The cryopreserved samples display some loss of structure. The control sample clearly has better overall ultrastructural preservation relative to the four crypopreserved samples. Samples 3 & 4 are in slightly worse condition than samples 1 & 2, showing open debris fields of a few microns in diameter (for example, sample 4 image 1), but are otherwise of comparable quality. Mitochondria in all four samples notably appear degraded, with fewer or no cristae. Cellular membranes and endomembrane structures are frequently degraded and sometimes missing. Synapses and synaptic vesicles are observed more frequently in the control than in any of the samples. Although many original structures are identifiable, the cytoplasm itself shows a loss of complexity and organization, with a more granular and open appearance. The cryopreserved samples do not display any evidence of freezing or large-scale distortion.
The purpose of the SDBS was to impede severe dehydration shrinkage. As expected, the SDBS brains did not shrink at all. The VM-1 brains (3 & 4) experienced severe shrinkage of nearly 50%. This shrinkage is not evident in the images because the CPA was unloaded, and the rehydration returned the samples to a state closer to their original morphology.
These electron micrographs demonstrate clear preservation of significant structure as well as a certain amount of damage. Some of the damage can be attributed to thawing, unloading the CPA, and processing for electron microscopy. Cryopreserved tissue which had not been thawed and processed would probably be in better condition than the tissue in these images.
This was an ideal lab setting which has only a limited resemblance to a human case. The brains were much smaller than human brains. Perfusion times were correspondingly shorter, subjecting the tissue to less damage. Cooldown times were able to be much quicker, both for the initial hypothermia as well as during subzero cooling. No time was added to simulate legal delays in beginning procedures immediately post pronouncement. Human cases are rarely as ideal as this.
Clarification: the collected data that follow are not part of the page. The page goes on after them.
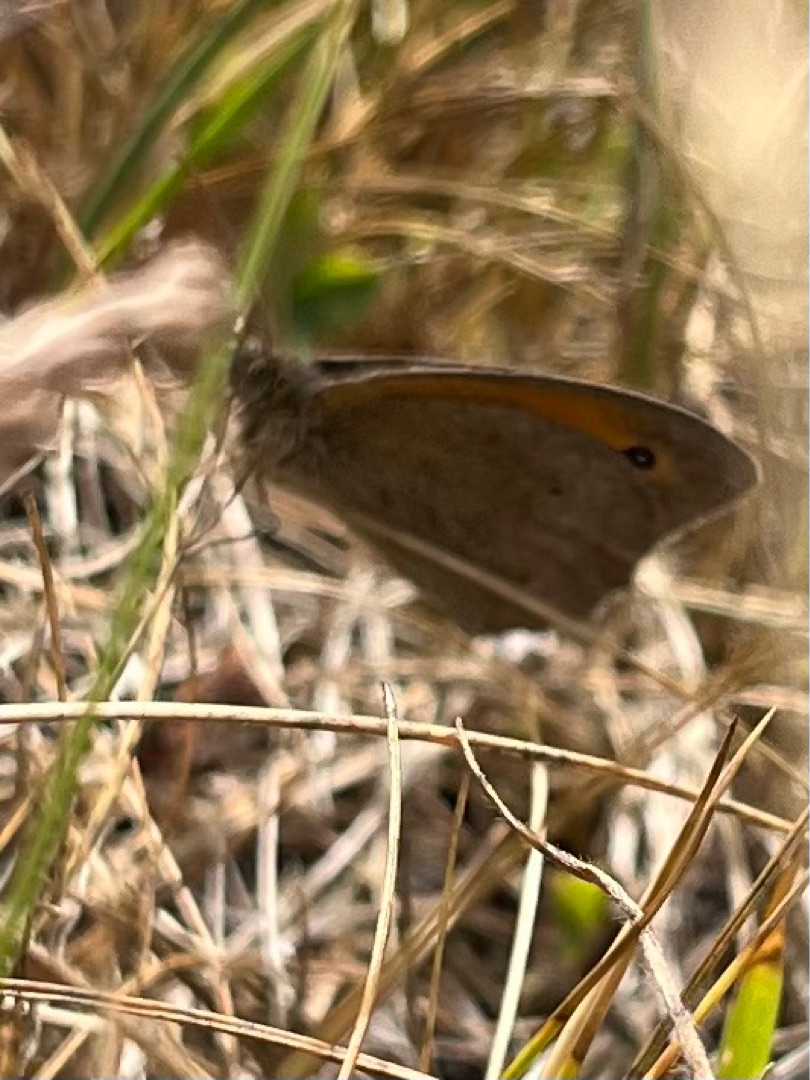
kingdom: Animalia
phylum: Arthropoda
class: Insecta
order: Lepidoptera
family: Nymphalidae
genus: Maniola
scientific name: Maniola jurtina
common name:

SDBS was effective in preventing shrinkage in brains with no ischemia. This resulted in slightly better results, but since most human patients suffer ischemia, the relevance is not clear. We are not adding SDBS to our VM-1 protocol at this time because the effect is too strong. We would prefer some shrinkage, because it provides stability and facilitates vitrification.
The clear preservation of structure in these cryopreserved samples provides very strong evidence for the assertion that at least part of the connectome is intact and recoverable in the future. Patients treated with this protocol would not be completely dead by Information-theoretic standards.